After a disastrous 2011, which saw it drop to third place behind General Motors and the VW Group due to production shortage caused by the March earthquake and tsunami in Japan, Toyota has bounced back and is currently the world’s number one car manufacturer.

On Friday, October 26, the company announced that in the first nine months of the year, it has sold 7.4 million vehicles globally. That’s a 28 percent increase compared to last year and almost half a million units, 450,000 to be precise, than GM whose sales increased by 2.5 percent to 6.95 million.

So, has Japan’s number one automotive manufacturer already regained the throne it lost last year after an uninterrupted reign since 2008?

While that’s very likely, the jury is still out. The reason is that, like all Japanese companies, its sales have been falling in China due to the much-publicized territorial dispute between the two Asian countries.

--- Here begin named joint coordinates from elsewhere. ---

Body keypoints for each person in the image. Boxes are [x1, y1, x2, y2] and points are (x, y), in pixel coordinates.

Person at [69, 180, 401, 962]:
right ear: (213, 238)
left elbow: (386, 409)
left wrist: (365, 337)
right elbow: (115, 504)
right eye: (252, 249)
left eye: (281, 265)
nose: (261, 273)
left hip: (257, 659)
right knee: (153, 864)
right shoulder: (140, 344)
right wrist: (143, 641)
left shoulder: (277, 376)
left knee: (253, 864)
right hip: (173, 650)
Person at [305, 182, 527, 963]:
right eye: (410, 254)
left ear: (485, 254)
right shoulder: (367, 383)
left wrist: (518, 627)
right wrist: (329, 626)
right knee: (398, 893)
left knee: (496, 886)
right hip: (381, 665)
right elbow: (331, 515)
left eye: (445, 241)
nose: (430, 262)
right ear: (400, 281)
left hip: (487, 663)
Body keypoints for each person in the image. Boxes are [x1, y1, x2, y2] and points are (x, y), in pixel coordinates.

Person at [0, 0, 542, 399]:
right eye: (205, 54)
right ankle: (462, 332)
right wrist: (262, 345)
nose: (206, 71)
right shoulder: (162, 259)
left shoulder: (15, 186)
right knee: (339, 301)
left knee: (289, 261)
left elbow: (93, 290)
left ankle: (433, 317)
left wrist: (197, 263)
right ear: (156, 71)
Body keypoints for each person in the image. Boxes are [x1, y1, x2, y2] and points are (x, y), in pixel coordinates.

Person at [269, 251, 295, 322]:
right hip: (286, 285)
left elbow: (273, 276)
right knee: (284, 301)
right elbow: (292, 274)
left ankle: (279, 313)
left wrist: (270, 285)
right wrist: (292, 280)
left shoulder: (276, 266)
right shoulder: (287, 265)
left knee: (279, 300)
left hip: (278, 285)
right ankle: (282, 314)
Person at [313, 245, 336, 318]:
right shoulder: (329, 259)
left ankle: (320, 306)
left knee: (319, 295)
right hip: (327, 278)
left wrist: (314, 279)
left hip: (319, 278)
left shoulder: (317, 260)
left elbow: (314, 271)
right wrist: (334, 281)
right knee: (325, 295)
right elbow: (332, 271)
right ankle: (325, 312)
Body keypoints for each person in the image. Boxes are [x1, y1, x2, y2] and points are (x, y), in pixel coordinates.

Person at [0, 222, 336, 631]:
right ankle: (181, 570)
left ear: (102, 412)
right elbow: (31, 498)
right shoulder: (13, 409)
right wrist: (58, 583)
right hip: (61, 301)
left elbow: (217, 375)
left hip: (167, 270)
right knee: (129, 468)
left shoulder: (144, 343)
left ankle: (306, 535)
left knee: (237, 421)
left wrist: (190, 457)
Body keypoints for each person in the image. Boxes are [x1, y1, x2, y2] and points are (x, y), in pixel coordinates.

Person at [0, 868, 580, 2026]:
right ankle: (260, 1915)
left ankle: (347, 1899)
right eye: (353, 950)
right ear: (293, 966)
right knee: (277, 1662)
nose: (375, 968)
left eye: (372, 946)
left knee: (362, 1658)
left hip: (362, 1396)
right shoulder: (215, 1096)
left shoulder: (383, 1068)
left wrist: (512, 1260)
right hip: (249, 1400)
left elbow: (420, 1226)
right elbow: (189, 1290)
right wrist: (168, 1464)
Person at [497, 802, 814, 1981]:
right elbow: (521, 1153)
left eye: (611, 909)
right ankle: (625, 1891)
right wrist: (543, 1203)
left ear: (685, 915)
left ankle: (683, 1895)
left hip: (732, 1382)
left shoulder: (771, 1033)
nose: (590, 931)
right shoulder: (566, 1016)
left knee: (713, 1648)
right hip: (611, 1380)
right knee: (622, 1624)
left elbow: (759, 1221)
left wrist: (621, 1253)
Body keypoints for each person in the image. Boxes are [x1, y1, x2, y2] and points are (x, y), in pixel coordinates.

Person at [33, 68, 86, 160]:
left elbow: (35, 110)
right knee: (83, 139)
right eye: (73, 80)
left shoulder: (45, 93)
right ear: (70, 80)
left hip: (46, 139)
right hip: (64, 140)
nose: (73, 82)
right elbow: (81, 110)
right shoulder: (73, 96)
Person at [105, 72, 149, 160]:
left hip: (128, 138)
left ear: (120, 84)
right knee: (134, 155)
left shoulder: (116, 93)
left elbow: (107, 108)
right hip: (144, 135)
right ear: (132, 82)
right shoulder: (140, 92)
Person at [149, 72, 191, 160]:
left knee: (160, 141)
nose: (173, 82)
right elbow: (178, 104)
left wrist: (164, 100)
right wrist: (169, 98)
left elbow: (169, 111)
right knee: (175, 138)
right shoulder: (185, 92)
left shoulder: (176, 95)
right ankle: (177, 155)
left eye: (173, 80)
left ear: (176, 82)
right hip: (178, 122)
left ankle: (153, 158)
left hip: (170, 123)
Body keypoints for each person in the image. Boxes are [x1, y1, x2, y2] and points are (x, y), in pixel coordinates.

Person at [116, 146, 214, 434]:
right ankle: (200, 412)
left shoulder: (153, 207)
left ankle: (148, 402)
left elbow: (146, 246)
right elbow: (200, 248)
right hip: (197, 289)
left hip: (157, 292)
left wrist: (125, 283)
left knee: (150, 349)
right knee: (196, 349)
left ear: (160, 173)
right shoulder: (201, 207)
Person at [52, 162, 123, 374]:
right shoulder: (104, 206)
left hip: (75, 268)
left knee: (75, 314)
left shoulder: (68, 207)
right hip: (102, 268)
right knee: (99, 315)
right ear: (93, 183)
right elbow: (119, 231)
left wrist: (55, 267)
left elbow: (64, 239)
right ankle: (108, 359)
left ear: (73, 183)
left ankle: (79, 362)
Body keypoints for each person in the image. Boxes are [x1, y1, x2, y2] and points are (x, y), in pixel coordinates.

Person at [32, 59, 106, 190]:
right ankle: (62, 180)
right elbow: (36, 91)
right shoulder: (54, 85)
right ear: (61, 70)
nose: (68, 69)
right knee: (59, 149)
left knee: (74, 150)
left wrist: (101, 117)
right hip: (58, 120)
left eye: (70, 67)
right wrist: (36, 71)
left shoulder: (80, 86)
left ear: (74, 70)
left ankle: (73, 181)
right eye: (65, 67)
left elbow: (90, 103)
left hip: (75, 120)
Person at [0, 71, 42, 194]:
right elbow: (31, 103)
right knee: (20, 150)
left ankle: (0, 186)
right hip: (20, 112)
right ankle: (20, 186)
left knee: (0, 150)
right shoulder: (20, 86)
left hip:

In August, it delivered 75,280 vehicles in China, which equals a 15 percent drop compared to the same month last year. September was even worse: sales were just 44,100 units, a sharp drop from 2011’s 86,000.

As a result of the Chinese boycott of Japanese products, Toyota no longer expects to reach its initial target of one million sales in the world’s biggest new car market and has, so far, not given a new estimate.

Still, while GM and other non-Japanese carmakers are making hay of the situation in China, analysts like Nomura Securities’ Masataka Kunugimoto, expects Toyota to make a recovery by the end of 2012.

Kunugimoto said that he doesn’t “expect this kind of drop to continue”, adding that “the Chinese market is still growing” and forecast that Toyota’s 2012 sales will hit the 900,000 mark.

GM spokesman Jim Cain stated that the company is more interested in profitable growth than winning the sales race. That may well be the case, or it may just be “PR talk” given that even in its home market, GM’s sales growth rate of 3.4 percent in the first nine months has been lagging compared to the industry’s average 15 percent increase.